What garlic taught me

One Friday I got a fantastic text that said, “ Do you want to help harvest garlic at our farm Saturday morning? 10am - 12pm?  I didn't hesitate to write back, “For sure!”  

So I spent my Saturday morning with a dear friend, Josh Slotnick. Kim and Josh have owned Clark Fork Organics for 30 years in Missoula MT.  I’ve seen their children working side by side with them through the years, playing in the fields, chasing their dog around, eating fresh pulled carrots with bits of dirt on them.  It’s a beautiful life to watch. 

Farming isn’t about just growing food and making money. Farming is a lifestyle, a way of viewing the world. Much of it you can’t even “put a price tag on”  We haven’t really come up with an economic price for creating dark rich soil that teems with worms.  That smells dark, nutrient rich and just wholesome.  It's a different smell from the hard packed soil, dusty soil or muddy soil.  It is soil that smells like life.  And it is a lifestyle that is filled with heart. 

Josh took his tractor and undercut the garlic row so it would be easier for us to pull the garlic out, shake off the dirt and twist the roots off. We then layed the garlic down along the row and would later pick it up.

Efficiency is key in farming.  Somehow I automatically turned our garlic picking into a competition “Josh...you’re beating me! I have to call Jeremy so I can keep up with you!”  And he retorted, “You are just like a sibling, and by the way Rach, I’m not even going fast!
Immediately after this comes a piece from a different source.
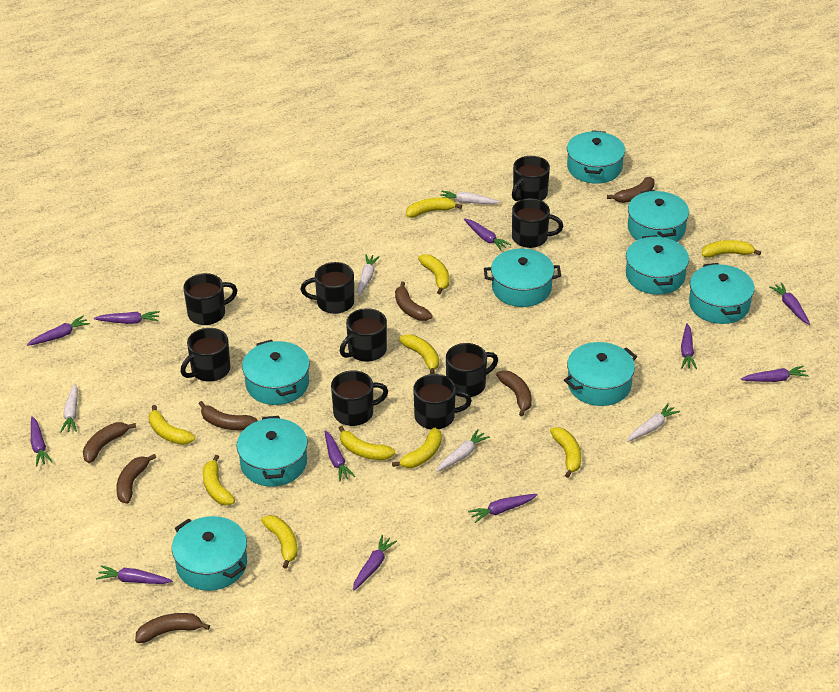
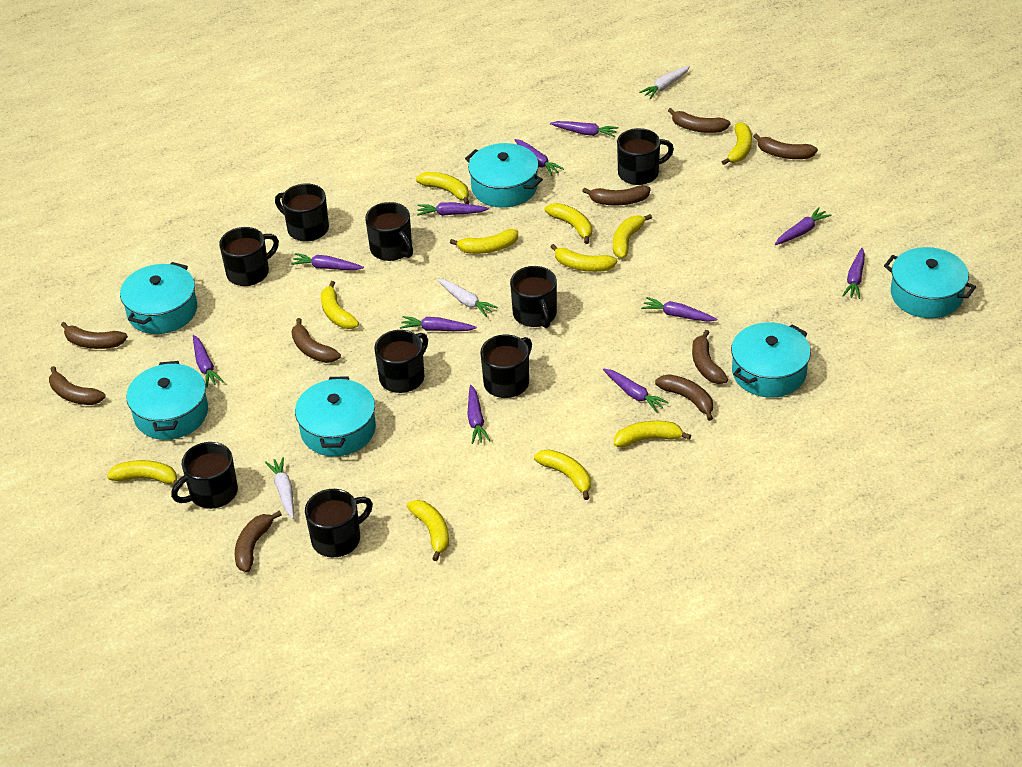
brown banana: [83,422,136,463] [116,454,156,504] [135,613,210,643] [199,401,258,430] [395,282,433,321] [496,370,532,416] [607,177,654,203] = 7 -> [49,366,106,405] [61,322,128,349] [235,511,282,572] [292,318,341,363] [582,185,651,205] [655,374,713,421] [668,108,730,133] [692,330,728,384] [753,134,818,159] = 9
turquoise pot: [172,516,247,591] [237,416,308,486] [242,340,310,405] [484,248,561,307] [564,342,637,406] [567,131,625,184] [626,235,689,295] [628,190,689,242] [689,263,755,324] = 9 -> [120,262,197,334] [126,361,208,440] [295,376,376,456] [465,143,543,208] [731,322,811,398] [884,247,976,318] = 6
white carrot: [60,383,78,432] [357,254,380,296] [437,429,490,472] [440,191,500,204] [627,403,680,442] = 5 -> [265,457,294,519] [437,279,498,317] [639,65,690,99] = 3
yellow banana: [149,405,195,445] [203,455,235,505] [261,515,297,569] [339,426,395,460] [392,428,442,468] [399,334,439,374] [406,197,462,218] [418,254,449,294] [550,427,581,478] [702,240,761,258] = 10 -> [107,460,182,487] [321,281,359,329] [407,500,449,561] [416,172,470,204] [450,229,518,254] [534,449,591,500] [545,203,592,244] [551,244,617,272] [613,214,652,258] [614,421,691,447] [722,122,752,165] = 11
I’m taking it slow so we can chat.” 

This inner competition runs deep in me.  If you asked me if I was competitive I’d say absolutely not!  But I am the youngest of six children and it is ingrained in me to keep up with the bigger kids.  And with a 10 year span between me and my oldest sibling, that meant a lot of internal comparison, lots of learning that was way over my head, lots of feeling like I can’t do things. 

I’ve carried this with me without even knowing it was inside of me. It’s only after years of reflection, getting comfortable with myself and awareness that I can see that I am competitive. I strive to be the best I can be. I look at what others are doing and compare myself to them. 

And this realization has been the mind blowing part of my growth.  Comparison is where I get stuck. It can help me achieve but it can also hold me back. Comparing ourselves to others is the worst thing we can do as someone else would always be better, stronger, smarter, prettier and the list goes on and on.  

The reality is, everyone is just different. And we need to harvest and nurture this uniqueness inside us and learn to understand the things that make us who we are as an individual. It started as picking garlic one fine Saturday morning but ended with a wonderful realization of self-awareness.